Een van de merites van De Aarde bewonen is dat ook enkele minder bekende Latourboeken aandacht krijgen. Zo komt in het zevende gesprek Jubiler ou les Tourments de la parole religieuse (2002) aan bod, het enige boek dat Latour, die een praktiserend katholiek was, aan religie heeft gewijd. Volgens Latour moeten we religieuze uitspraken niet beschouwen als metafysische waarheidsclaims, maar als taaluitingen die als doel hebben de ontvanger te transformeren. Religieus spreken is een spreken dat iets in beweging wil zetten. De dramatiek in Latours taal valt ook op deze manier te lezen. Zoals Rainer Maria Rilke in zijn bekende gedicht over de torso van Apollo schrijft dat je je leven moet veranderen, zegt Latour: we moeten de Aarde bewonen.

Het is opmerkelijk dat het begrip waarmee Latour zijn grootste bekendheid verwierf, de actor-netwerktheorie (ANT), die beschrijft hoe menselijke en niet-menselijke actoren in netwerken met elkaar verbonden zijn en elkaar beïnvloeden, niet in het gesprek met Truong voorkomt. Ook het in academische kringen uitzonderlijk invloedrijke boek Reassembling the Social (2005), waarin Latour de actor-netwerktheorie uitbreidt en uitpuurt, krijgt geen vermelding. De verklaring is wellicht te zoeken in de evolutie van Latours politieke filosofie. Graham Harman, een van de belangrijkste pleitbezorgers van Latour, onderscheidt in zijn boek Reassembling the Political (2014) een vroege, midden en late periode in het politiek denken van Latour. De vroege periode is volgens Harman vooral schatplichtig aan Thomas Hobbes, de middenperiode omvat ANT en de experimenten met een ‘parlement van de dingen’, en de late politieke Latour begint in 2012 met de publicatie van de Modes. Dat ANT niet wordt vermeld, toont dat De Aarde bewonen geen samenvatting of overzicht is van het werk van Latour, maar het best valt te begrijpen als een herordening van het oeuvre vanuit het perspectief van Latours rijpe politiek-ecologische denken, dat werd ingezet met de boeken over de waarheidsmodi en Gaia. 

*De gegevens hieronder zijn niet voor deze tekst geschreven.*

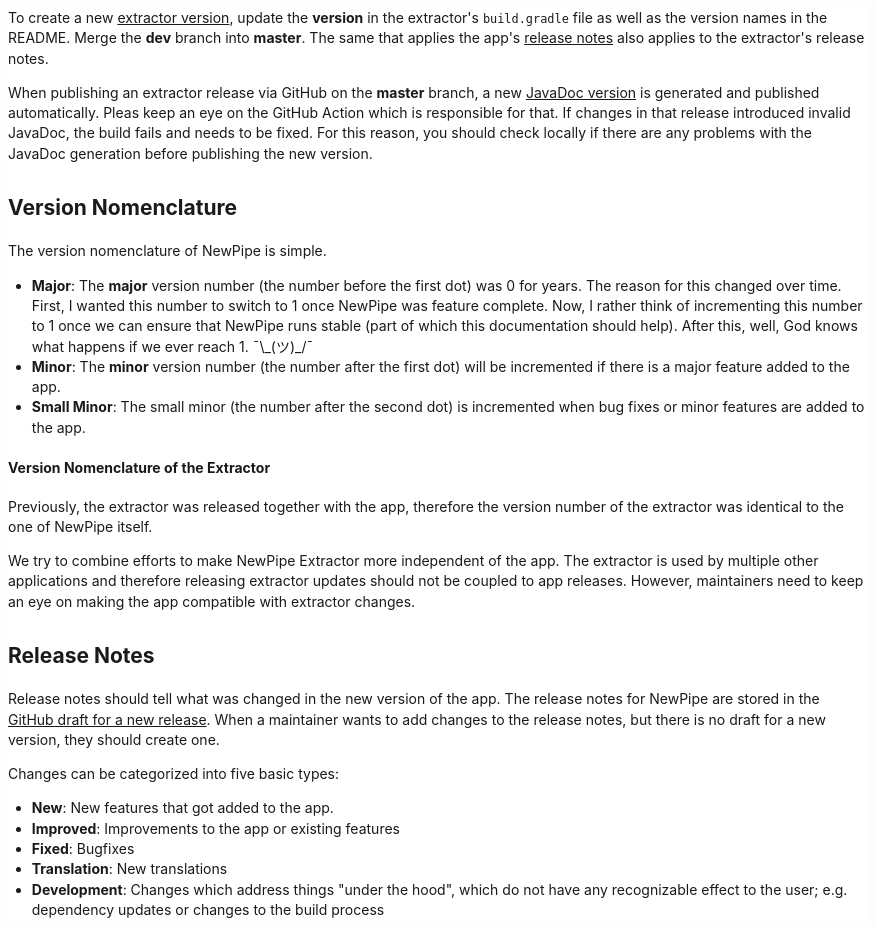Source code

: To create a new [extractor version](#version-nomenclature-of-the-extractor), update the __version__ in the extractor's `build.gradle` file
as well as the version names in the README.
Merge the __dev__ branch into __master__.
The same that applies the app's [release notes](#release-notes) also applies to the extractor's release notes.

When publishing an extractor release via GitHub on the __master__ branch,
a new [JavaDoc version](https://teamnewpipe.github.io/NewPipeExtractor/javadoc/)
is generated and published automatically.
Pleas keep an eye on the GitHub Action which is responsible for that.
If changes in that release introduced invalid JavaDoc, the build fails and needs to be fixed.
For this reason, you should check locally if there are any problems with the JavaDoc generation before publishing the new version.


## Version Nomenclature

The version nomenclature of NewPipe is simple.

- __Major__: The __major__ version number (the number before the first dot) was 0 for years.
  The reason for this changed over time. First, I wanted this number to
  switch to 1 once NewPipe was feature complete.
  Now, I rather think of incrementing this number to 1 once we can ensure that NewPipe runs stable
  (part of which this documentation should help).
  After this, well, God knows what happens if we ever reach 1. ¯\\\_(ツ)\_/¯ 
- __Minor__: The __minor__ version number (the number after the first dot)
  will be incremented if there is a major feature added to the app.
- __Small Minor__: The small minor (the number after the second dot)
  is incremented when bug fixes or minor features are added to the app.


#### Version Nomenclature of the Extractor

Previously, the extractor was released together with the app,
therefore the version number of the extractor was identical to the one of NewPipe itself.

We try to combine efforts to make NewPipe Extractor more independent of the app.
The extractor is used by multiple other applications
and therefore releasing extractor updates should not be coupled to app releases.
However, maintainers need to keep an eye on making the app compatible with extractor changes.

## Release Notes
Release notes should tell what was changed in the new version of the app.
The release notes for NewPipe are stored in the
[GitHub draft for a new release](https://github.com/TeamNewPipe/NewPipe/releases).
When a maintainer wants to add changes to the release notes,
but there is no draft for a new version, they should create one.

Changes can be categorized into five basic types:

- __New__: New features that got added to the app.
- __Improved__: Improvements to the app or existing features
- __Fixed__: Bugfixes
- __Translation__: New translations
- __Development__: Changes which address things "under the hood",
  which do not have any recognizable effect to the user; e.g. dependency updates or changes to the build process
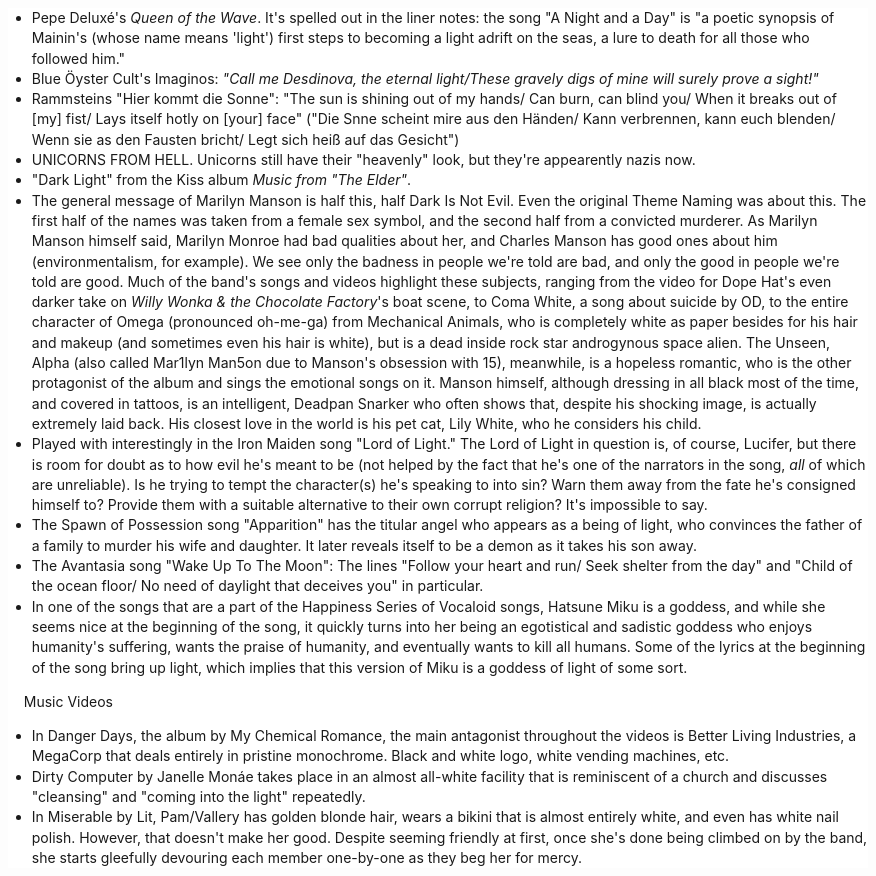 -   Pepe Deluxé's _Queen of the Wave_. It's spelled out in the liner notes: the song "A Night and a Day" is "a poetic synopsis of Mainin's (whose name means 'light') first steps to becoming a light adrift on the seas, a lure to death for all those who followed him."
-   Blue Öyster Cult's Imaginos: _"Call me Desdinova, the eternal light/These gravely digs of mine will surely prove a sight!"_
-   Rammsteins "Hier kommt die Sonne": "The sun is shining out of my hands/ Can burn, can blind you/ When it breaks out of \[my\] fist/ Lays itself hotly on \[your\] face" ("Die Snne scheint mire aus den Händen/ Kann verbrennen, kann euch blenden/ Wenn sie as den Fausten bricht/ Legt sich heiß auf das Gesicht")
-   UNICORNS FROM HELL. Unicorns still have their "heavenly" look, but they're appearently nazis now.
-   "Dark Light" from the Kiss album _Music from "The Elder"_.
-   The general message of Marilyn Manson is half this, half Dark Is Not Evil. Even the original Theme Naming was about this. The first half of the names was taken from a female sex symbol, and the second half from a convicted murderer. As Marilyn Manson himself said, Marilyn Monroe had bad qualities about her, and Charles Manson has good ones about him (environmentalism, for example). We see only the badness in people we're told are bad, and only the good in people we're told are good. Much of the band's songs and videos highlight these subjects, ranging from the video for Dope Hat's even darker take on _Willy Wonka & the Chocolate Factory_'s boat scene, to Coma White, a song about suicide by OD, to the entire character of Omega (pronounced oh-me-ga) from Mechanical Animals, who is completely white as paper besides for his hair and makeup (and sometimes even his hair is white), but is a dead inside rock star androgynous space alien. The Unseen, Alpha (also called Mar1lyn Man5on due to Manson's obsession with 15), meanwhile, is a hopeless romantic, who is the other protagonist of the album and sings the emotional songs on it. Manson himself, although dressing in all black most of the time, and covered in tattoos, is an intelligent, Deadpan Snarker who often shows that, despite his shocking image, is actually extremely laid back. His closest love in the world is his pet cat, Lily White, who he considers his child.
-   Played with interestingly in the Iron Maiden song "Lord of Light." The Lord of Light in question is, of course, Lucifer, but there is room for doubt as to how evil he's meant to be (not helped by the fact that he's one of the narrators in the song, _all_ of which are unreliable). Is he trying to tempt the character(s) he's speaking to into sin? Warn them away from the fate he's consigned himself to? Provide them with a suitable alternative to their own corrupt religion? It's impossible to say.
-   The Spawn of Possession song "Apparition" has the titular angel who appears as a being of light, who convinces the father of a family to murder his wife and daughter. It later reveals itself to be a demon as it takes his son away.
-   The Avantasia song "Wake Up To The Moon": The lines "Follow your heart and run/ Seek shelter from the day" and "Child of the ocean floor/ No need of daylight that deceives you" in particular.
-   In one of the songs that are a part of the Happiness Series of Vocaloid songs, Hatsune Miku is a goddess, and while she seems nice at the beginning of the song, it quickly turns into her being an egotistical and sadistic goddess who enjoys humanity's suffering, wants the praise of humanity, and eventually wants to kill all humans. Some of the lyrics at the beginning of the song bring up light, which implies that this version of Miku is a goddess of light of some sort.

    Music Videos 

-   In Danger Days, the album by My Chemical Romance, the main antagonist throughout the videos is Better Living Industries, a MegaCorp that deals entirely in pristine monochrome. Black and white logo, white vending machines, etc.
-   Dirty Computer by Janelle Monáe takes place in an almost all-white facility that is reminiscent of a church and discusses "cleansing" and "coming into the light" repeatedly.
-   In Miserable by Lit, Pam/Vallery has golden blonde hair, wears a bikini that is almost entirely white, and even has white nail polish. However, that doesn't make her good. Despite seeming friendly at first, once she's done being climbed on by the band, she starts gleefully devouring each member one-by-one as they beg her for mercy.
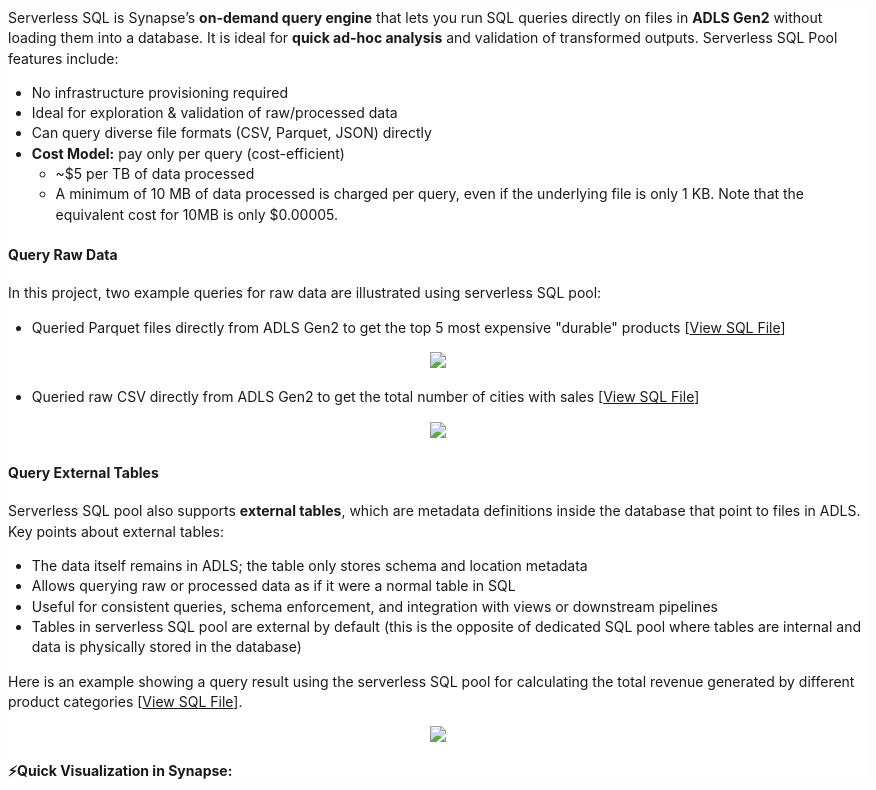 Serverless SQL is Synapse’s **on-demand query engine** that lets you run SQL queries directly on files in **ADLS Gen2** without loading them into a database. It is ideal for **quick ad-hoc analysis** and validation of transformed outputs. Serverless SQL Pool features include:  
- No infrastructure provisioning required  
- Ideal for exploration & validation of raw/processed data  
- Can query diverse file formats (CSV, Parquet, JSON) directly  
- **Cost Model:** pay only per query (cost-efficient)  
  - ~$5 per TB of data processed  
  - A minimum of 10 MB of data processed is charged per query, even if the underlying file is only 1 KB. Note that the equivalent cost for 10MB is only $0.00005.  

#### **Query Raw Data**

In this project, two example queries for raw data are illustrated using serverless SQL pool:  

- Queried Parquet files directly from ADLS Gen2 to get the top 5 most expensive "durable" products [[View SQL File](https://github.com/Seyyed-Reza-Mashhadi/Azure-Synapse-Analytics-Project/blob/main/SQL%20files/0_Direct_Query_parquet.sql)]

<p align="center">
  <img src="https://github.com/user-attachments/assets/fd8d104b-817b-420d-b15a-4832bf08480d" width="700">
</p>  

- Queried raw CSV directly from ADLS Gen2 to get the total number of cities with sales [[View SQL File](https://github.com/Seyyed-Reza-Mashhadi/Azure-Synapse-Analytics-Project/blob/main/SQL%20files/0_Direct_Query_csv.sql)]  
    

<p align="center">
  <img src="https://github.com/user-attachments/assets/e27d7e2f-797e-468c-b93c-fa3edffbab8d" width="700">
</p>  


#### **Query External Tables**

Serverless SQL pool also supports **external tables**, which are metadata definitions inside the database that point to files in ADLS.  
Key points about external tables:  
- The data itself remains in ADLS; the table only stores schema and location metadata  
- Allows querying raw or processed data as if it were a normal table in SQL  
- Useful for consistent queries, schema enforcement, and integration with views or downstream pipelines  
- Tables in serverless SQL pool are external by default (this is the opposite of dedicated SQL pool where tables are internal and data is physically stored in the database)  

Here is an example showing a query result using the serverless SQL pool for calculating the total revenue generated by different product categories [[View SQL File](https://github.com/Seyyed-Reza-Mashhadi/Azure-Synapse-Analytics-Project/blob/main/SQL%20files/1_Serverless_Query_1.sql)]. 

<p align="center">
  <img src="https://github.com/user-attachments/assets/5aa2a39d-8212-498b-98a2-2e4a25a70bb0" width="700">
</p>  

**⚡Quick Visualization in Synapse:**
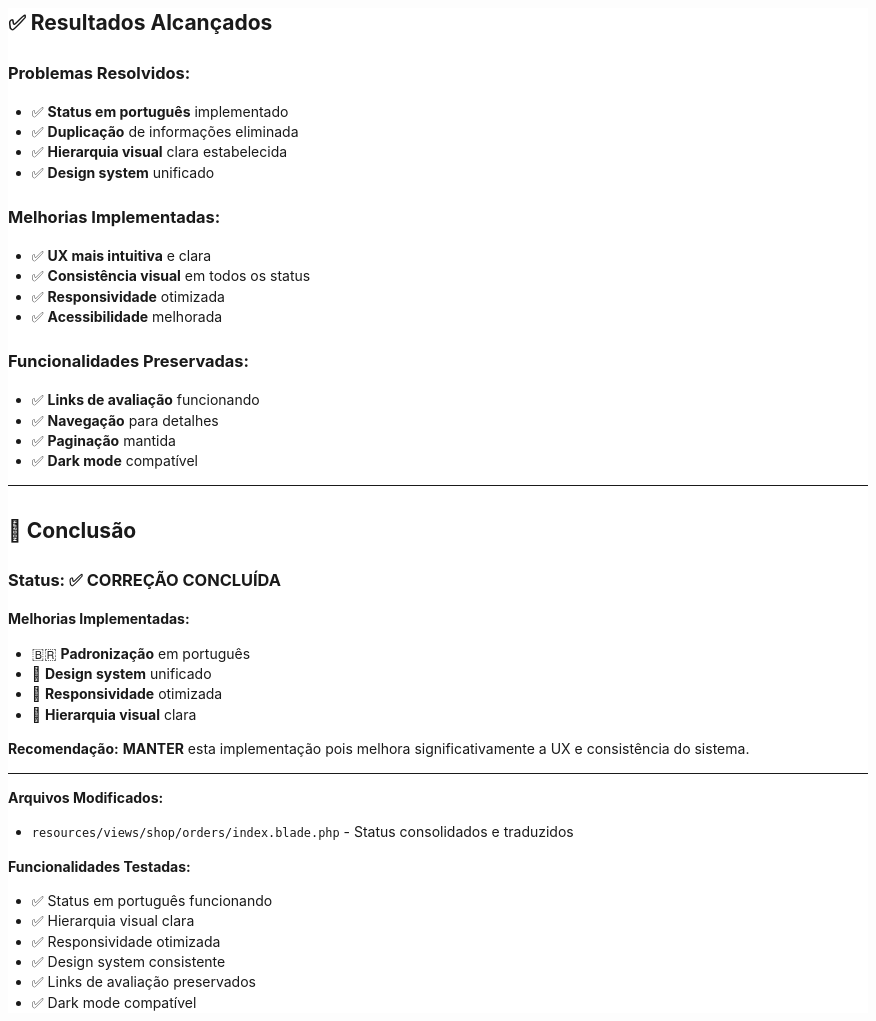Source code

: 
## ✅ **Resultados Alcançados**

### **Problemas Resolvidos:**
- ✅ **Status em português** implementado
- ✅ **Duplicação** de informações eliminada
- ✅ **Hierarquia visual** clara estabelecida
- ✅ **Design system** unificado

### **Melhorias Implementadas:**
- ✅ **UX mais intuitiva** e clara
- ✅ **Consistência visual** em todos os status
- ✅ **Responsividade** otimizada
- ✅ **Acessibilidade** melhorada

### **Funcionalidades Preservadas:**
- ✅ **Links de avaliação** funcionando
- ✅ **Navegação** para detalhes
- ✅ **Paginação** mantida
- ✅ **Dark mode** compatível

---

## 🎉 **Conclusão**

### **Status: ✅ CORREÇÃO CONCLUÍDA**

**Melhorias Implementadas:**
- 🇧🇷 **Padronização** em português
- 🎨 **Design system** unificado
- 📱 **Responsividade** otimizada
- 🎯 **Hierarquia visual** clara

**Recomendação:** **MANTER** esta implementação pois melhora significativamente a UX e consistência do sistema.

---

**Arquivos Modificados:**
- `resources/views/shop/orders/index.blade.php` - Status consolidados e traduzidos

**Funcionalidades Testadas:**
- ✅ Status em português funcionando
- ✅ Hierarquia visual clara
- ✅ Responsividade otimizada
- ✅ Design system consistente
- ✅ Links de avaliação preservados
- ✅ Dark mode compatível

Het boek eindigt met een ontroerende, profetische boodschap aan Latours kleinzoon Lilo, die op het moment van het interview één jaar oud is. Latour zegt dat de mensheid waarschijnlijk twintig moeilijke jaren tegemoet gaat, waarin de gevolgen van onze laattijdige en ontoereikende reactie op de klimaatcatastrofe steeds duidelijker zullen worden. Tegelijk drukt hij ook de hoop uit dat tegen de tijd dat Lilo veertig is, we een nieuwe beschaving zullen hebben ontwikkeld die in staat is de aarde werkelijk te bewonen, niet als de heersers over een levenloze natuur, maar als wezens die het ‘aards worden’ als de fundamentele politieke opdracht voor onze soort hebben omarmd.

Bruno Latour en Nicolas Truong, De Aarde bewonen
  • Frans
  • Vertaald uit het Frans door Désirée Schyns
  • Octavo (2023), 120 blz.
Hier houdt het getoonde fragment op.